A federal court has ruled against the Center for Inquiry in an Indiana case challenging that state’s restrictions on who can perform a wedding, a law that rules out humanist secular celebrants. Judge Sara Evans Barker, a Reagan appointee, upheld the law after applying the rational basis test. I don’t have a link to the ruling, as I’m reading it on Lexis/Nexis.
The Indiana state law, similar to many other states, only allows the following people to perform a legally binding wedding ceremony:
(1) A member of the clergy of a religious organization (even if the cleric does not perform religious functions for an individual congregation), such as a minister of the gospel, a priest, a bishop, an archbishop, or a rabbi.
(2) A judge.
(3) A mayor, within the mayor’s county.
(4) A clerk or a clerk-treasurer of a city or town, within a county in which the city or town is located.
(5) A clerk of the circuit court.
(6) The Friends Church, in accordance with the rules of the Friends Church.
(7) The German Baptists, in accordance with the rules of their society.
(8) The Bahai faith, in accordance with the rules of the Bahai faith.
(9) The Church of Jesus Christ of Latter Day Saints, in accordance with the rules of the Church of Jesus Christ of Latter Day Saints.
(10) An imam of a masjid (mosque), in accordance with the rules of the religion of Islam.
And the ruling explains what solemnizing a marriage consists of:
The individual who “solemnizes” the marriage has three related responsibilities: (1) completing the original and duplicate marriage certificates; (2) presenting the original certificate to the couple; and (3) “[n]ot later than thirty (30) days after the date of the marriage,” filing the duplicate certificate and the actual marriage license with the clerk of the circuit court who issued the couple’s license.
CFI Indiana filed the suit.
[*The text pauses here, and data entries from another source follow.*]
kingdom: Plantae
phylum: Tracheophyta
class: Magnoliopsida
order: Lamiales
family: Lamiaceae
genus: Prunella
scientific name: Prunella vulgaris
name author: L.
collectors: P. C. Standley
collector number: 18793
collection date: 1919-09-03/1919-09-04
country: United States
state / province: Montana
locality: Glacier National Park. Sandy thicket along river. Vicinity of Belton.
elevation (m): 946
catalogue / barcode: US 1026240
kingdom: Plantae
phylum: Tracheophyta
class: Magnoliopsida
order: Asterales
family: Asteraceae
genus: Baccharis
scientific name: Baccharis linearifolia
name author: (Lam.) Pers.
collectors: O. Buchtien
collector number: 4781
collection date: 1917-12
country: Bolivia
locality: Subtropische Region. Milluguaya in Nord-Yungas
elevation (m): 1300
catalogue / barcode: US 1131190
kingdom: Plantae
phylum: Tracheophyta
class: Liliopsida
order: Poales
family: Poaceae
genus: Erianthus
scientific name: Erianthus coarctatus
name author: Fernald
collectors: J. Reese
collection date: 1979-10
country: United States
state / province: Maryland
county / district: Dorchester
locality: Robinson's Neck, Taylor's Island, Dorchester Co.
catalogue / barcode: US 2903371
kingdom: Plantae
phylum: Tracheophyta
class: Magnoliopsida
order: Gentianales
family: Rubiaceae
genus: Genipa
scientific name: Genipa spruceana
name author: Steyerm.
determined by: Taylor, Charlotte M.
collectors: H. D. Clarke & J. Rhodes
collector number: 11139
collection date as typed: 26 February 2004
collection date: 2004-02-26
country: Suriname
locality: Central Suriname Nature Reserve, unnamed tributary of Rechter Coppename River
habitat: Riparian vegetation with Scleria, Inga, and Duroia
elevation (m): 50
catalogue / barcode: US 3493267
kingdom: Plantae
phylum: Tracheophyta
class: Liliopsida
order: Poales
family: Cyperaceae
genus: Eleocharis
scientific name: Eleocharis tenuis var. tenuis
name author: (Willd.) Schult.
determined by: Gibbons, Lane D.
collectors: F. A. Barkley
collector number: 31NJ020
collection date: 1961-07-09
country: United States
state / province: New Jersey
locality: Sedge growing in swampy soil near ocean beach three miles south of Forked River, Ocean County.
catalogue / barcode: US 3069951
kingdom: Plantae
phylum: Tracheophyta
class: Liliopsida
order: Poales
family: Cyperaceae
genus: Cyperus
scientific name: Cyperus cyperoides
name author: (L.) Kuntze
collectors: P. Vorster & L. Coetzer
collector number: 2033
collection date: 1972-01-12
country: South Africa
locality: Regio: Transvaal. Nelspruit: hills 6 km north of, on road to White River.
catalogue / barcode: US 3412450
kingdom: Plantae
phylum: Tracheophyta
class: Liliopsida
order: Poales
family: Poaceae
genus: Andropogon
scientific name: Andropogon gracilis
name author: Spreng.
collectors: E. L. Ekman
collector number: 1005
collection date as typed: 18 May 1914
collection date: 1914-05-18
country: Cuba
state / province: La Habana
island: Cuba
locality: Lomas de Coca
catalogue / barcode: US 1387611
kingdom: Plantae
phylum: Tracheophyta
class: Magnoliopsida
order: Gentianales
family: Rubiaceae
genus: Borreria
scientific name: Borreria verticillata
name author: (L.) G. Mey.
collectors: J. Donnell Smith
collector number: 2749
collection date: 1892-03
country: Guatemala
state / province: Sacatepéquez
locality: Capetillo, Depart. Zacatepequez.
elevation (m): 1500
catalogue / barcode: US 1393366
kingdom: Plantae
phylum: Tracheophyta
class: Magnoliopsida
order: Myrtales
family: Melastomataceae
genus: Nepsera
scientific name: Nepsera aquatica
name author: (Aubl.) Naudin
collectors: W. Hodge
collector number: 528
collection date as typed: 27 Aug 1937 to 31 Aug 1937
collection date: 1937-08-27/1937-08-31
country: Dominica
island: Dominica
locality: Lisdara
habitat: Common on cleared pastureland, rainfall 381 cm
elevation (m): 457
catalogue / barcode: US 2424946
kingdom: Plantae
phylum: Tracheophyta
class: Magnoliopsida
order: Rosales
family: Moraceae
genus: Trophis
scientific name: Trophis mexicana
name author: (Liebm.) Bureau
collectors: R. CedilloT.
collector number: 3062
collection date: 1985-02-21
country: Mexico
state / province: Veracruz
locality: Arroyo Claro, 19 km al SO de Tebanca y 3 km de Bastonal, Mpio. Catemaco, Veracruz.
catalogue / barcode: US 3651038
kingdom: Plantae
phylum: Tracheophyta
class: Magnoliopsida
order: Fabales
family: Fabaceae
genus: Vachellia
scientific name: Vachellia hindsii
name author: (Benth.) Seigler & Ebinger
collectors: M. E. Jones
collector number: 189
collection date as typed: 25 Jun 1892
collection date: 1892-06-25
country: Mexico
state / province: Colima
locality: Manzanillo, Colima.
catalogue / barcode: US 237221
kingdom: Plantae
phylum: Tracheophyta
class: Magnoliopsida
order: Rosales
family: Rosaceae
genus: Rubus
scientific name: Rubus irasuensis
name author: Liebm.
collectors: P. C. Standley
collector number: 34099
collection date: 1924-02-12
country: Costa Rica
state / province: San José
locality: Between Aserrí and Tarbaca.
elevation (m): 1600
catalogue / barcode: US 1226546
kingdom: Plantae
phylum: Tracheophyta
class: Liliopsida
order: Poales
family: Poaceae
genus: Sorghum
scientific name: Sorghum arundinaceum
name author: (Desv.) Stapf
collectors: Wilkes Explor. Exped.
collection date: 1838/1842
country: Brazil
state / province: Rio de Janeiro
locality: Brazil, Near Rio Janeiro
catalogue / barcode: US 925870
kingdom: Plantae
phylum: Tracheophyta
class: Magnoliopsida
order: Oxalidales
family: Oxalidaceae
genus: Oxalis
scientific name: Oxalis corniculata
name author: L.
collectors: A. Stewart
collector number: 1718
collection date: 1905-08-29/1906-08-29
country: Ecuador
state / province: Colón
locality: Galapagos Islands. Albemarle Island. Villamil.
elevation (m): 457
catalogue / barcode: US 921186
The judge’s ruling is really quite odd and, frankly, rather hostile. She sneers that the constitution does not require the state of Indiana to “perform heroics to fashion Plaintiffs’ ideal remedy,” as if that was anything at all like what is being pleaded for in this case. It hardly requires the state to “perform heroics” merely to certify secular celebrants to solemnize marriages, any more than the state was “performing heroics” by adding German Baptist ministers to the list of those who could do so.
In fact, the ruling seems to be a long series of straw man arguments. Like this one:
Plaintiffs would apparently like the Court to declare that the State of Indiana has no business accommodating longstanding religious practices through the Solemnization Statute. This we cannot do and shall not do.
No, that isn’t the argument being made. CFI is not arguing that the state can’t certify religious officials to solemnize marriages, they’re arguing that the state can’t certify only religious officials (or elected ones) to do so.
We conclude that the Solemnization Statute is rationally related to the legitimate purpose of alleviating significant governmental interference with pre-existing religious beliefs about marriage. Additionally, the statute bears a rational relation to the equally reasonable purpose of allowing the government to assume responsibility for the marriage regulation function without ostracizing its religious constituents.
Again, this simply isn’t relevant. Adding secular celebrants to the list of those who can solemnize marriages does nothing to interfere with religious officials also doing so. Unless “without ostracizing its religious constituents” means that the state can refuse to do so merely because some religious people will be offended by the fact that secular celebrants can do the same thing they do. And that’s clearly wrong.
This whole ruling is garbage. I fully expect an appeal.